Free trade capitalists may cheer the proposed $4.7 billion takeover of Virginia icon Smithfield Foods by a Chinese firm, but there is plenty to give pause and the blowback is creating some strange bedfellows.
The major issues are whether one should want Chinese-style management in charge of American corporations given their record on safety and market ethics.
Even arch-conservative Del. Bob Marshall is sounding alarm bells. He wrote in letter to Smithfield’s brass that: “China’s widespread food safety problems are known to American consumers and will engulf Smithfield Foods regardless of the names under which they are sold.”

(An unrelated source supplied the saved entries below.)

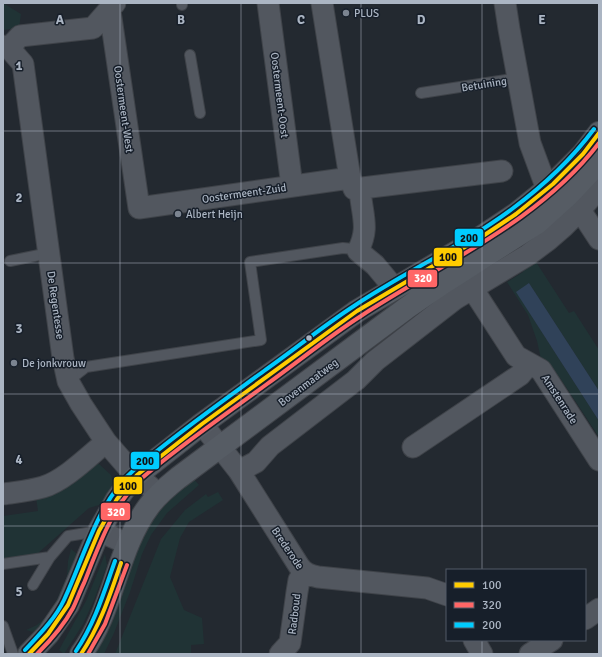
<svg xmlns="http://www.w3.org/2000/svg" width="602" height="657" viewBox="0 0 602 657" font-family="Signika,sans-serif">
<style>
.green{fill:#203335}
.water{fill:#304259}
.lines{fill:none;stroke-linecap:round;stroke-linejoin:round}
.lane-casing{stroke:#3f4349;stroke-width:12}
.street-casing{stroke:#3f4349;stroke-width:23}
.secondary-casing{stroke:#3f4349;stroke-width:24}
.lane{stroke:#52575f;stroke-width:10}
.street{stroke:#52575f;stroke-width:21}
.secondary{stroke:#565c64;stroke-width:22}
.bus-1-casing{stroke:#171f2a;stroke-width:7}
.bus-2-casing{stroke:#171f2a;stroke-width:7}
.bus-3-casing{stroke:#171f2a;stroke-width:7}
.bus-1{stroke:#fc0;stroke-width:4}
.bus-2{stroke:#f66;stroke-width:4}
.bus-3{stroke:#0cf;stroke-width:4}
.grid{fill:none;stroke:#abb5c3;stroke-width:1;stroke-opacity:0.55}
.poi-dot{fill:#7b8490;stroke:#171f2a;stroke-width:1.5}
.bus-dot{fill:#abb5c3;stroke:#171f2a;stroke-width:1.5}
.labels{text-anchor:middle;stroke-width:3;stroke-linejoin:round;paint-order:stroke}
.poi-label{font-size:11px;fill:#abb5c3;stroke:#171f2a;text-anchor:start}
.street-label{font-size:11px;fill:#abb5c3;stroke:#171f2a}
.grid-label{font-size:13px;text-anchor:middle;font-weight:bold;fill:#abb5c3;stroke:#171f2a;stroke-width:3;stroke-linejoin:round;paint-order:stroke}
.line-badge{stroke:#171f2a;stroke-width:1.5}
.badge-label{font-size:11px;text-anchor:middle;font-weight:bold;fill:#fff}
.pale-badge-label{font-size:11px;text-anchor:middle;font-weight:bold;fill:#111}
</style>
<rect width="100%" height="100%" fill="#232930"/>
<path class="green" d="M3,3L21,14L19,28L3,30Z
M536,262L569,313L574,311L599,350V391L529,283L527,309L599,421V437L560,378L554,382L541,359L537,341L528,315L507,282L523,272V271Z
M99,464L111,475L115,490L106,503L89,508L37,554L3,560V516L38,511L36,497L90,465Z
M192,477L199,485L167,513L151,535L142,554L130,592L114,633L104,654H92L125,570L159,506Z
M218,492L223,500L189,522L180,538L170,577L184,610L202,618L204,644L191,645V654H115L161,539L185,510L206,494L208,497Z
M71,549L76,553L75,572L55,617L33,632L26,630L37,625L47,616L57,599L67,576L68,561Z
M105,554L107,565L94,600L83,624L64,654L59,650L86,601Z"/>
<path class="water" d="M529,283L599,391V421L516,292Z"/>
<g class="lines">
<defs>
<path id="lane" d="M182,3V5
M190,55L200,113
M421,93L518,78
M10,261L49,253
M68,381L86,367L261,340L250,262L343,248L353,249L358,251
M3,564L50,557L68,536L99,531
M33,585L50,557
M3,626L13,654"/>
<path id="street" d="M268,3L292,186
M322,3L350,178L354,189L502,171
M505,3L509,29L530,143L547,189
M110,11L139,208L350,178
M3,46L9,48L23,64L63,358L68,381L81,404L106,442L126,465L159,495
M9,48L20,36L93,28L115,3
M361,199C364,221 368,230 358,251L375,265L395,289
M580,210L599,239
M472,288L516,356L541,370L599,460
M202,424L239,471L299,566C304,573 309,575 318,577L427,588L447,595
M413,447L520,375L529,364
M239,471L256,462L270,446L356,380L375,361L455,299L528,255L548,240L563,227L580,210L599,188
M3,494C16,492 30,491 43,487C64,481 89,456 106,442
M99,531L128,544
M585,619L599,609
M474,640L482,654
M280,654L290,643L297,592L299,580L305,572
M530,654L552,640"/>
<path id="secondary" d="M29,654L48,634L68,605L99,531L117,499L125,488L137,475L202,424L357,311L480,238L516,214L553,184L583,154L599,133
M81,654C114,610 116,550 149,506C157,495 168,486 178,478L408,307L443,283L537,223L569,194L599,162"/>
</defs>
<use href="#lane" class="lane-casing"/>
<use href="#street" class="street-casing"/>
<use href="#secondary" class="secondary-casing"/>
<use href="#lane" class="lane"/>
<use href="#street" class="street"/>
<use href="#secondary" class="secondary"/>
<defs>
<path id="bus-1" d="M29,654L48,634L68,605L99,531L117,499L137,475L202,424L357,311L480,238L516,214L553,184L583,154L599,133
M81,654C100,626 110,595 121,563"/>
<path id="bus-2" d="M37,654C51,640 64,625 73,608C77,600 80,591 84,583C98,548 113,504 142,478C181,445 225,415 267,384C298,362 328,337 361,316C443,262 538,223 599,143
M88,654L105,624L127,565"/>
<path id="bus-3" d="M25,650C39,635 55,619 64,600C84,558 98,500 135,469C176,434 220,403 264,371C294,350 323,326 354,306C405,272 462,246 512,209C543,186 571,160 594,129
M76,651C95,623 104,592 115,561"/>
</defs>
<use href="#bus-1" class="bus-1-casing"/>
<use href="#bus-2" class="bus-2-casing"/>
<use href="#bus-3" class="bus-3-casing"/>
<use href="#bus-1" class="bus-1"/>
<use href="#bus-2" class="bus-2"/>
<use href="#bus-3" class="bus-3"/>
</g>
<path class="grid" d="M120,3V654M241,3V654M361,3V654M482,3V570M3,131H599M3,263H599M3,394H599M3,526H599M482,640V654"/>
<g class="poi-dot">
<circle cx="346" cy="13" r="4"/>
<circle cx="178" cy="214" r="4"/>
<circle cx="14" cy="363" r="4"/>
</g>
<circle class="bus-dot" cx="309" cy="338" r="3.5"/>
<g class="labels">
<g class="poi-label">
<text x="354" y="17">PLUS</text>
<text x="186" y="218">Albert Heijn</text>
<text x="22" y="367">De jonkvrouw</text>
</g>
<g class="street-label">
<text transform="translate(484 84) rotate(-9)" y="4">Betuining</text>
<text transform="translate(280 95) rotate(83)" y="4">Oostermeent-Oost</text>
<text transform="translate(124 109) rotate(82)" y="4">Oostermeent-West</text>
<text transform="translate(244 193) rotate(-8)" y="4">Oostermeent-Zuid</text>
<text transform="translate(56 305) rotate(82)" y="4">De Regentesse</text>
<text transform="translate(308 382) rotate(-37)" y="4">Bovenmaatweg</text>
<text transform="translate(560 399) rotate(57)" y="4">Amstenrade</text>
<text transform="translate(288 548) rotate(56)" y="4">Brederode</text>
<text transform="translate(294 614) rotate(-83)" y="4">Radboud</text>
</g>
</g>
<g class="grid-label">
<text x="60" y="24">A</text>
<text x="181" y="24">B</text>
<text x="301" y="24">C</text>
<text x="421" y="24">D</text>
<text x="542" y="24">E</text>
<text x="19" y="70">1</text>
<text x="19" y="202">2</text>
<text x="19" y="333">3</text>
<text x="19" y="464">4</text>
<text x="19" y="596">5</text>
</g>
<g class="line-badge">
<rect x="454" y="228" width="30" height="19" rx="4" fill="#0cf"/>
<rect x="433" y="247" width="30" height="20" rx="4" fill="#fc0"/>
<rect x="407" y="269" width="31" height="19" rx="4" fill="#f66"/>
<rect x="130" y="451" width="30" height="19" rx="4" fill="#0cf"/>
<rect x="113" y="476" width="30" height="19" rx="4" fill="#fc0"/>
<rect x="100" y="502" width="31" height="19" rx="4" fill="#f66"/>
</g>
<g class="badge-label">
<text x="423" y="282">320</text>
<text x="116" y="516">320</text>
</g>
<g class="pale-badge-label">
<text x="469" y="242">200</text>
<text x="448" y="261">100</text>
<text x="145" y="465">200</text>
<text x="128" y="490">100</text>
</g>
<rect width="602" height="657" fill="none" stroke="#abb5c3" stroke-width="8"/>
<rect x="446" y="569" width="140" height="72" fill="#171f2a" stroke="#525b67"/>
<rect x="454" y="582" width="20" height="6" fill="#ffcc00" stroke="#525b67"/>
<text x="482" y="589" font-size="12" fill="#abb5c3">100</text>
<rect x="454" y="602" width="20" height="6" fill="#ff6666" stroke="#525b67"/>
<text x="482" y="609" font-size="12" fill="#abb5c3">320</text>
<rect x="454" y="622" width="20" height="6" fill="#00ccff" stroke="#525b67"/>
<text x="482" y="629" font-size="12" fill="#abb5c3">200</text>
</svg>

Among Marshall’s points is that Shuanghui International Holdings Inc., which wants Smithfield, has a record of unsafe practices in its current food operations. He cites press accounts that the firm bought pigs 2011 that contained clenbuterol that was banned in 2002 and that ribs the firm sold last year had maggots and sausage had too much bacteria.
The takeover, which still needs approval from U.S. regulators, took a hit when a few days after its announcement, at least 119 people were killed in a poultry slaughterhouse in Northern China. The Chinese media says that many workers had been locked in the factory, which is a common workplace practice in that country.
In the past two years, some 70,000 Chinese have lost their lives in industrial accidents – a record that make any reasonable person think twice.
To be sure, U.S. firms have had their troubles including some in Virginia. In 2008 and 2009, a salmonella outbreak that killed nine and sickened 666 was traced to filthy operations at a Georgia plant owned by Lynchburg-based Peanut Corporation of America. And, according to the Journal, U.S. firms operating in China may tend to adopt to local practices. In 2011, dust explosions killed four and injured 59 at factories owned by suppliers for Apple Inc.
Shuanhui officials say they want to “learn” about safer practices from Smithfield. And, there could be a case that Western involvement may help the Chinese modernize. Coal mine deaths in 2012 dropped to 1,384, a decrease of nearly 30 percent. Last year, 19 American coal miners died. Of course, China mines nearly three times the amount of coal as China does and a number of U.S. deep mines were slowed or shuttered by market conditions. Not that long ago, however, China was losing up to 5,000 miners every year.
The problem with the Smithfield takeover – if the Chinese executives are to be believed – is that it puts the cart before the horse. If the Chinese own Smithfield their practices and cultural will prevail, no matter how bright a picture they want to paint.
That is something the free traders might want to think about before they follow a Paula Deen recipe calling for Smithfield brand sausage or bacon.